Check every line in the records below for the word "blogapp" and report how many have it, nothing more.

START Input for this task

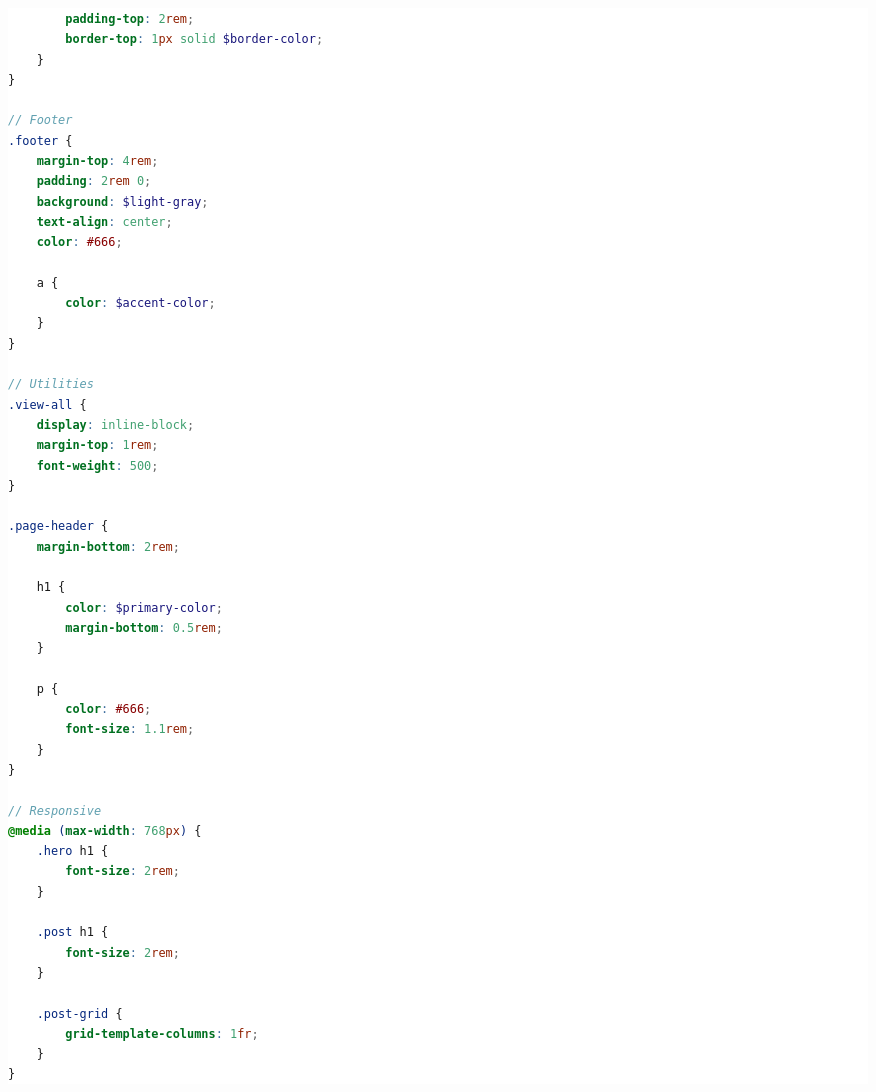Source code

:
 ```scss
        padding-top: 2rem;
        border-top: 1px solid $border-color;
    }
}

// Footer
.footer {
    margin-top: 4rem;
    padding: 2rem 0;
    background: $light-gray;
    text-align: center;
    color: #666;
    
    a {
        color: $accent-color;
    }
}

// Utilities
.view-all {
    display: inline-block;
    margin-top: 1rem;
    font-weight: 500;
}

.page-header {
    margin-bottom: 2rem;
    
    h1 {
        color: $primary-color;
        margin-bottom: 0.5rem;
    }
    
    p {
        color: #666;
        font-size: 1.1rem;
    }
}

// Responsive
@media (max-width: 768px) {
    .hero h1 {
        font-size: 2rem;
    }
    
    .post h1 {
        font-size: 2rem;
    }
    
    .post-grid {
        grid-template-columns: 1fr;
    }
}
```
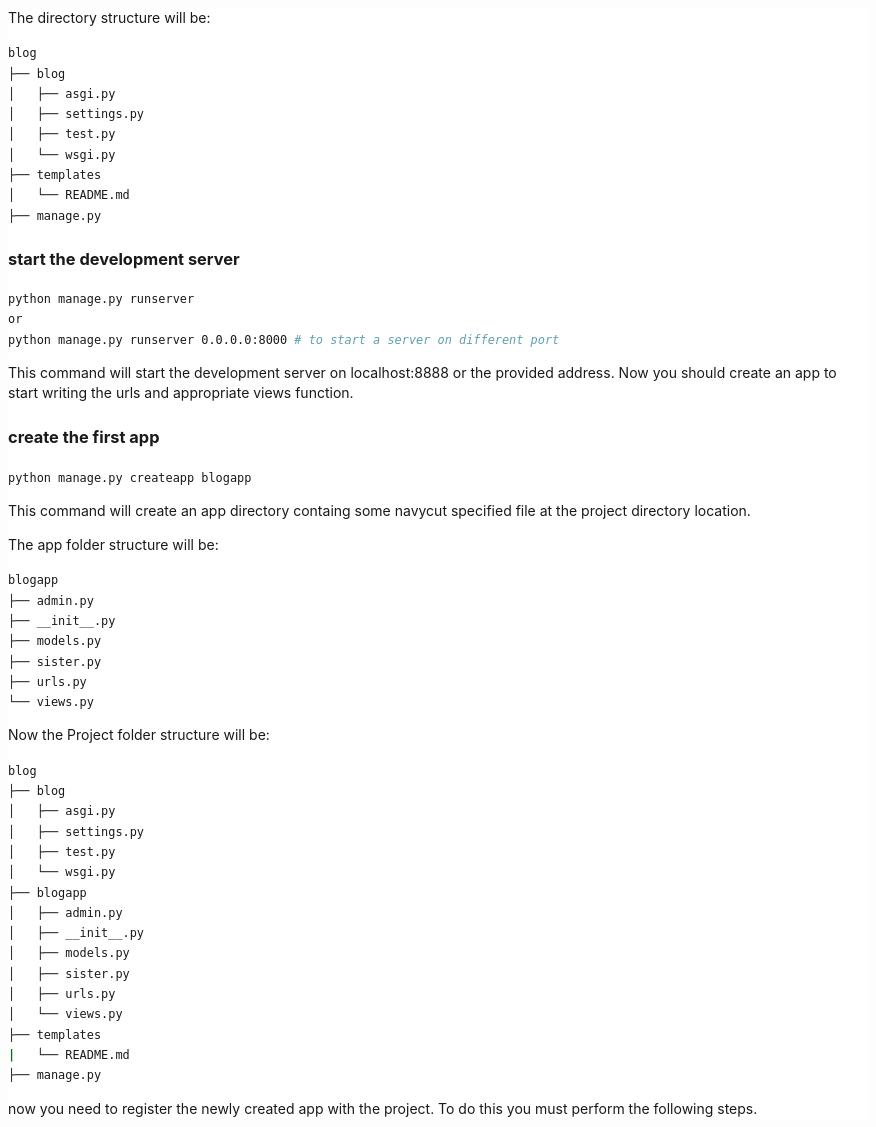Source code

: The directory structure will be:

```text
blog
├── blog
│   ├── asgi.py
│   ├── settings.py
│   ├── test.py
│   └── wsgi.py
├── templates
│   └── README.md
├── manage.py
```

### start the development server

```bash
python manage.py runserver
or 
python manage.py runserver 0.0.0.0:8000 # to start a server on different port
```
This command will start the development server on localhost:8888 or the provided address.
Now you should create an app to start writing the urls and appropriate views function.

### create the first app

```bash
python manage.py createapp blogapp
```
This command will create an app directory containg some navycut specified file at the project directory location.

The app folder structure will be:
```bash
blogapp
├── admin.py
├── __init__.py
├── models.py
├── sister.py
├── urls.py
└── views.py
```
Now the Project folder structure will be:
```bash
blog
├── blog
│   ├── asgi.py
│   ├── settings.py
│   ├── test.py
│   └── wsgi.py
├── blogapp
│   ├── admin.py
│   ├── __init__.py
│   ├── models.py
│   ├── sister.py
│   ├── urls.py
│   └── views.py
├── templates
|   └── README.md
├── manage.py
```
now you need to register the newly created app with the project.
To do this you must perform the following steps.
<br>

END Input for this task

▶ Solution to the exercise:
3